Researchers also found that satiety lasts longer when eating minimally processed foods. Blood tests showed those on a minimally processed diet produced more of a hormone called PPY, which makes you feel full, and less of a hormone called ghrelin, which stimulates appetite. The participants eating an ultraprocessed diet also ate more quickly and consumed far more carbohydrates than their healthy eating counterparts.

An astounding 60% of the food Americans eat is ultraprocessed and these foods account for 90% of the added sugar consumption in the United States. When it comes to processed foods, weight gain isn’t the only scary side effect. These foods are also linked to diabetes, cancer and other serious health issues.

Just in case you aren’t sure which foods to stay away from, here’s a general definition of ultraprocessed food:

• Ingredients that are not traditionally used in cooking.

• Unnaturally high amounts of sugar, salt, processed industrial oils and unhealthy fats.

• Artificial flavors, colors, sweeteners and other additives that imitate sensorial qualities of unprocessed or minimally processed foods (examples include additives that create textures and pleasing mouth-feel).
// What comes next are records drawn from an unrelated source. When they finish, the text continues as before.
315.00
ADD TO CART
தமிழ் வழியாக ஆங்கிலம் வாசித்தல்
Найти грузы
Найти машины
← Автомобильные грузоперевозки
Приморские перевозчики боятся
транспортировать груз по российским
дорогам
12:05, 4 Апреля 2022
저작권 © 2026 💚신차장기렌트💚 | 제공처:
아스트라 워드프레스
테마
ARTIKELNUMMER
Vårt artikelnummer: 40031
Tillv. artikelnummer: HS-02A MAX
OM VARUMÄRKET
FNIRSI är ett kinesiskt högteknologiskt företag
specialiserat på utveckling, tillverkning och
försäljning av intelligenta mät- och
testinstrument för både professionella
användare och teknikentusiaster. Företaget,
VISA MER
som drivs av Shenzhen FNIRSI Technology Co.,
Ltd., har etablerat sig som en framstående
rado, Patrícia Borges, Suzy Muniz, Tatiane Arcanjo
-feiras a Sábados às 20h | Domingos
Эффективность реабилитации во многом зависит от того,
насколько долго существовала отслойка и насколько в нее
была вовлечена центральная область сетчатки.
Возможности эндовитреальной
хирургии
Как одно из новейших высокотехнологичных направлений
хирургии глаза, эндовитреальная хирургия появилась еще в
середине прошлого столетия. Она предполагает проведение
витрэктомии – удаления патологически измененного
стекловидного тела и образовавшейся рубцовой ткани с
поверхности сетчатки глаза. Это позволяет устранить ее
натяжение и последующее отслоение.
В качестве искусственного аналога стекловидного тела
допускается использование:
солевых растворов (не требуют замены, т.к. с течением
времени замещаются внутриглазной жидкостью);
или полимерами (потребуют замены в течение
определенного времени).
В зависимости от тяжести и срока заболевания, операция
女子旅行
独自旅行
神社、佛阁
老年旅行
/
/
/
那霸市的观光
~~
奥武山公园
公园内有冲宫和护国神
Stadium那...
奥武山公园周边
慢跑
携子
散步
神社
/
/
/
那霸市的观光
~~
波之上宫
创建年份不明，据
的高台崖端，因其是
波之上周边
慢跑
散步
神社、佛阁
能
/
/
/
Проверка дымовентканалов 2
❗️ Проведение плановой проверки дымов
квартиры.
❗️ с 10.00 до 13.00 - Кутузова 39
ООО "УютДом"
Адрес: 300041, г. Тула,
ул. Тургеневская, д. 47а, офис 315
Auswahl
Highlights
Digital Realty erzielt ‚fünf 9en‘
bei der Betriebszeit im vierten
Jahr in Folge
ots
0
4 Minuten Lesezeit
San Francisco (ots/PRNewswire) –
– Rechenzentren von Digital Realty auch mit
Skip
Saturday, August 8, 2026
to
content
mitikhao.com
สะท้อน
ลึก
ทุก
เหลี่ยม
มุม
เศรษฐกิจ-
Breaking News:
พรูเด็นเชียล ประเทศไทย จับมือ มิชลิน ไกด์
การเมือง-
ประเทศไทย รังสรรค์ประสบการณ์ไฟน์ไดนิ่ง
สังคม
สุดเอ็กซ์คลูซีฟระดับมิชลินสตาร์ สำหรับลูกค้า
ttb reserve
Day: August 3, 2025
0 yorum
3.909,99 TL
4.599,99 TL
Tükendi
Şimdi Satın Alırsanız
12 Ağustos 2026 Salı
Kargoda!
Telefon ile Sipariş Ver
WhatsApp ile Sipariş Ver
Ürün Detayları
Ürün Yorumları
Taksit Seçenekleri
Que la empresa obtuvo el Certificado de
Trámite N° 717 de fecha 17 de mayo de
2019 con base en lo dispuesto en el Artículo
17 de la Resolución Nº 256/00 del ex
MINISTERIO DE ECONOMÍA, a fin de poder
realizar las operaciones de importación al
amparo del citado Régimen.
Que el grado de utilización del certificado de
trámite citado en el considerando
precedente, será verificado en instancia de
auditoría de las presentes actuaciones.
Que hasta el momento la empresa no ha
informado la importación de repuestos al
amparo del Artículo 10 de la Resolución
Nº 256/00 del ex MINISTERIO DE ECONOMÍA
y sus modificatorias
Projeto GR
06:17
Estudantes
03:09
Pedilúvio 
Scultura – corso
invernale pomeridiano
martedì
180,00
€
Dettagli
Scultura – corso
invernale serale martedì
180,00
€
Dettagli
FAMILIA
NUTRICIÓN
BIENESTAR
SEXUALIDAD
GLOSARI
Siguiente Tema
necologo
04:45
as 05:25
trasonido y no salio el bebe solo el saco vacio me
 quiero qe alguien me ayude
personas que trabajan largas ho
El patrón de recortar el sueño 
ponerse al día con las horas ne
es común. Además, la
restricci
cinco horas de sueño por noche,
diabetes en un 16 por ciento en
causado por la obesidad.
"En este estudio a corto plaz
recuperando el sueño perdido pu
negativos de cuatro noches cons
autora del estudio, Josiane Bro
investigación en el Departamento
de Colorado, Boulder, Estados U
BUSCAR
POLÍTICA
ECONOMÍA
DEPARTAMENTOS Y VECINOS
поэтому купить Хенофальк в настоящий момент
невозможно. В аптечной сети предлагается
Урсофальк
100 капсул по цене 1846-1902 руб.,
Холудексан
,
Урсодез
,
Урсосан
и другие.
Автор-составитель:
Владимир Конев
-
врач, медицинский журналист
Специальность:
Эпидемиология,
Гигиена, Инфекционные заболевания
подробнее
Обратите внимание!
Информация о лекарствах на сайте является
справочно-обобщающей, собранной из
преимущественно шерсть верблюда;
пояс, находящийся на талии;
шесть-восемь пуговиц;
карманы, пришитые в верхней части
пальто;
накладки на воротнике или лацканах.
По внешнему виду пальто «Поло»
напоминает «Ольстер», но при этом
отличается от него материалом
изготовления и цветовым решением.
• Processing aids such as carbonating, firming, bulking, antibulking, defoaming, anticaking, glazing agents, emulsifiers, sequestrants and humectants.

• Preservatives and chemicals that impart an unnaturally long shelf-life.

• Genetically engineered ingredients which, in addition to carrying potential health risks, also tend to be heavily contaminated with toxic herbicides such as glyphosate, 2,4-D and dicamba.